The temporary solution was to suspend these visual comparison tests to avoid unnecessary failures for users not on the latest ggplot2.
Readiness for upcoming {ggplot2} release (#65)
Investigated and resolved failures with the upcoming major release of ggplot2, ensuring that the package’s examples, vignettes, and tests remain compatible.
New function check_or() (#62)
Added an exported function, check_or(), to provide users with detailed
feedback on whether their logistic regression models meet underlying
assumptions. Previously, detailed diagnostics were only accessible via
undocumented internal functions.
Assumptions: check for sample size (#41)
Introduced a check for sufficient sample size, further improving diagnostics for logistic regression models.
These improvements make the package more robust to upstream changes in dependencies and offer users more transparent and accessible model validation tools.
Summary OR tables (#28)
Introduced summary tables for odds ratios, making it easier to view and interpret results from your model.
Faster estimates of confidence intervals (#53)
Optional argument, confint_fast_estimate, for both plot_or() and
table_or() that allows for faster approximation of confidence intervals
using stats::confint.default(). This can be helpful for large data sets
where confidence intervals can take a long time to calculate for.
Improved validation of the confidence level (#29)
Enhanced how the package checks user input for confidence levels, reducing the risk of invalid values being used.
This included enhanced checks in the internal function
validate_conf_level_inputs() with enhanced error handling and user feedback
(#31).
Assumption checks
Started a suite of checks that assumptions for logistic regression are upheld. Implemented in this release:
Assumptions: check outcome is binary (#42)

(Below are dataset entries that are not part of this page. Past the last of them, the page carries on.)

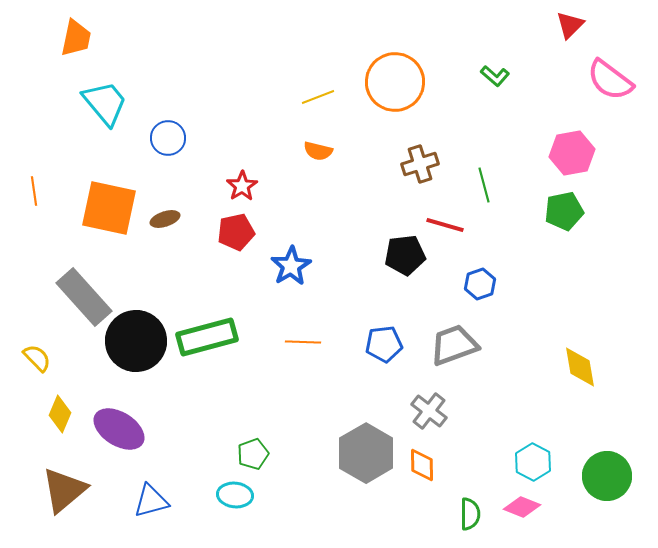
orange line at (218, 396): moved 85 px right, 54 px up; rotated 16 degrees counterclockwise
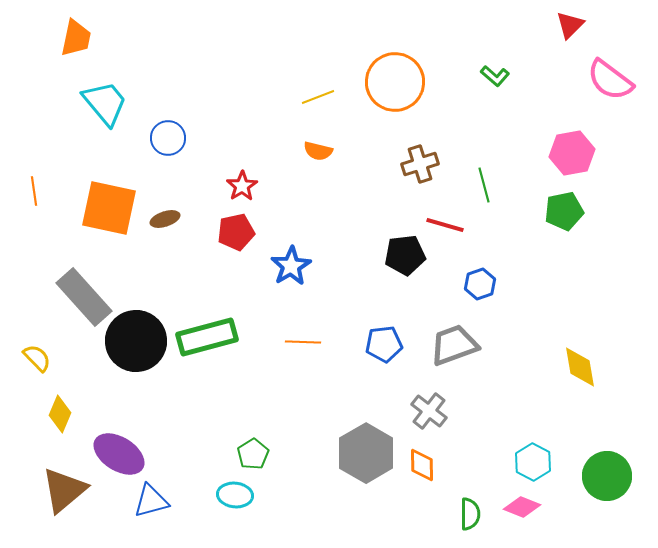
purple ellipse at (119, 429): moved 25 px down
green pentagon at (253, 454): rotated 12 degrees counterclockwise
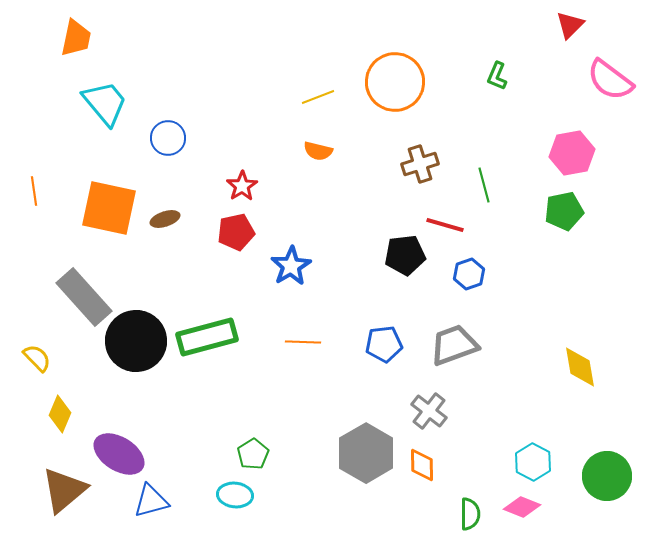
green L-shape at (495, 76): moved 2 px right; rotated 72 degrees clockwise
blue hexagon at (480, 284): moved 11 px left, 10 px up
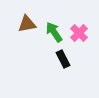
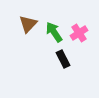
brown triangle: moved 1 px right; rotated 36 degrees counterclockwise
pink cross: rotated 12 degrees clockwise
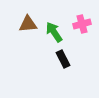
brown triangle: rotated 42 degrees clockwise
pink cross: moved 3 px right, 9 px up; rotated 18 degrees clockwise
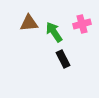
brown triangle: moved 1 px right, 1 px up
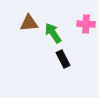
pink cross: moved 4 px right; rotated 18 degrees clockwise
green arrow: moved 1 px left, 1 px down
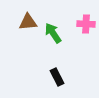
brown triangle: moved 1 px left, 1 px up
black rectangle: moved 6 px left, 18 px down
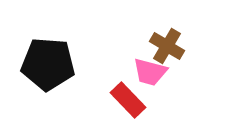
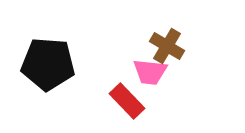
pink trapezoid: rotated 9 degrees counterclockwise
red rectangle: moved 1 px left, 1 px down
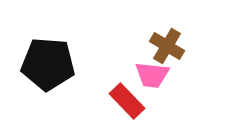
pink trapezoid: moved 2 px right, 3 px down
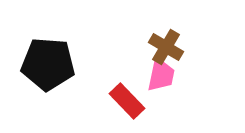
brown cross: moved 1 px left, 1 px down
pink trapezoid: moved 9 px right; rotated 84 degrees counterclockwise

Added logic to confirm the outcome variable is binary, as required for odds ratio calculations.
Assumptions: check for multicollinearity (#43)
Implemented checks to detect multicollinearity among predictors, helping users identify and address issues that could affect model validity.
Assumptions: check for separation (#47)
Added checks for separation in the data, which can cause estimation problems in logistic regression.
Updated README
Improved the README documentation, making it easier for users to get started and understand the package.
Test suite (Developer focus) (#33, #37)
Added and developed a suite of tests for ensuring code reliability and maintaining quality as the package evolves.
Bug fixes
Addressed and resolved warnings related to the {tidyselect} package, leading to cleaner output and better compatibility with the tidyverse ecosystem. (#34)
Updated the way class descriptions are handled, consolidating them into single strings for consistency and clarity. (#50)
Fixed ordering of terms and levels in table_or(), so results are presented
in a logical and expected sequence. (#54, #56)
For the full details, see the changelog: https://github.com/craig-parylo/plotor/compare/v0.5.2...v0.6.0
plot_or() now respects the order of covariates in the formula when plotting
(#15).
plot_or() handles missing information to avoid {ggplot2} related warning
messages (#11).
plot_or() accepts customised confidence limits, e.g. 99%, used when
calculating the confidence intervals (#19).
plot_or() conducts checks on inputs - ensuring the {glm} model is
a logistic regression (family = 'binomial' and link = 'logit') and validates the
confidence limit to be within the range 0.001 to 0.999 (#22, #19).